FRIENDS Then it might be time for someone to come over. They come into the kitchen and we catch up, and then we take it to the living room, where we eat and talk. I have friends who do a lot of very different things. The last friend who visited me was from Sydney, Australia, an artist and a Buddhist who teaches meditation. I had a friend from London, he’s a psychotherapist. A friend came for lunch from Jamaica who used to work in fashion. With all of my friends, I feel like we have very intense conversations. For music, I love to play Virginia Rodrigues. I think she has a voice like an angel. Like a silky angel.
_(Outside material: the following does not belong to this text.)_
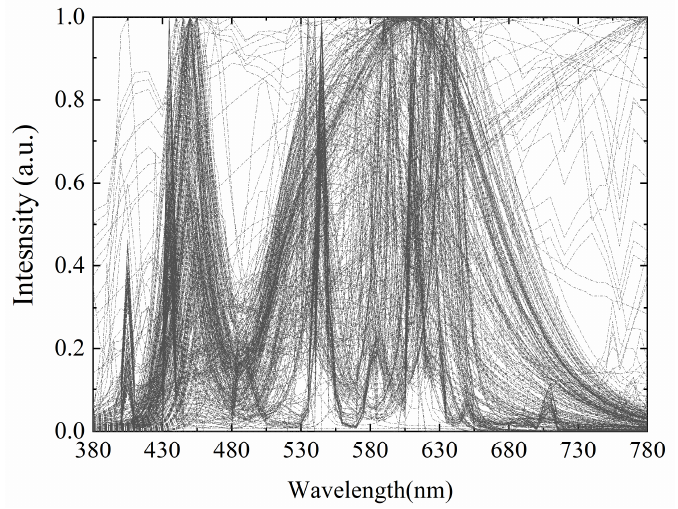
Figure 1. Spectral power distributions of light sources.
LOW-KEY LISTEN At home, I’ll start preparing dinner and food for the week. I have a radio in my kitchen. Also, our show, The New Yorker Radio Hour, comes on WNYC. It’s a nice way to listen one more time without headphones on. There’s a lot of things I might pick up on, technically or sound design-wise. Something may have felt too loud before but, on the radio, I’m cooking and running water and it totally makes sense.
TENACITY OF SPIRIT I might go for a walk. There’s this certain tenacity of spirit that starts at Nostrand and continues throughout Bed-Stuy. The trees, the brownstones and the brown people. The community feels really homegrown. If dusk is upon us, especially since I’m teaching now at CUNY, I am hyper-aware that my week is going to be insane so I need to get home by like 7 at the latest.
LETTERS Sometimes I write cards or letters for friends or my partner, as surprises for him. I’ve been writing a letter to my mom for a few months. I think becoming 51, I realized there was so much that she was going through at this age. I’m wanting to show gratitude and compassion for her.
NIGHT NOURISHMENT I sometimes like to water the plants in the evening because I think that, while I’m sleeping, the plants are soaking up the water and the fertilizer and the love that I gave them. I get in bed around 8 or 9. I invested in sheets and nice pajamas.
ALL CONNECTED I love to end the evening by watching something. People text me and ask me what I’m watching, and I have this list ready to send out. “Welcome to Chippendales”; “The White Lotus”; “Fleishman Is in Trouble”; “Kindred,” Octavia Butler’s adaptation; “Riches,” it’s kind of extra. Extra drama. Television and filmmaking definitely inspire the work I’m doing. I’m listening when music cues come in. I’m thinking about the structure. I grew up this way. Television, film, music, it’s all connected. Next year one of my goals is to write a television pilot. I’ll turn the TV off by 11. I’ll take the weekly New York Times News Quiz, just to see, and I’ll think, ‘Oh, I was really listening.’